Saved data entries:
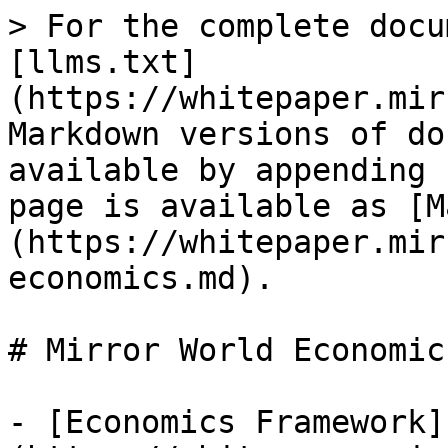
> For the complete docu
[llms.txt]
(https://whitepaper.mir
Markdown versions of do
available by appending 
page is available as [M
(https://whitepaper.mir
economics.md).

■ **Problem to work on**: Can you change every "available" in the text of the items above to "accessible", keeping all else unchanged? Leave the pictures out of your answer.

■ **Answer to this problem**:
> For the complete docu
[llms.txt]
(https://whitepaper.mir
Markdown versions of do
accessible by appending 
page is accessible as [M
(https://whitepaper.mir
economics.md).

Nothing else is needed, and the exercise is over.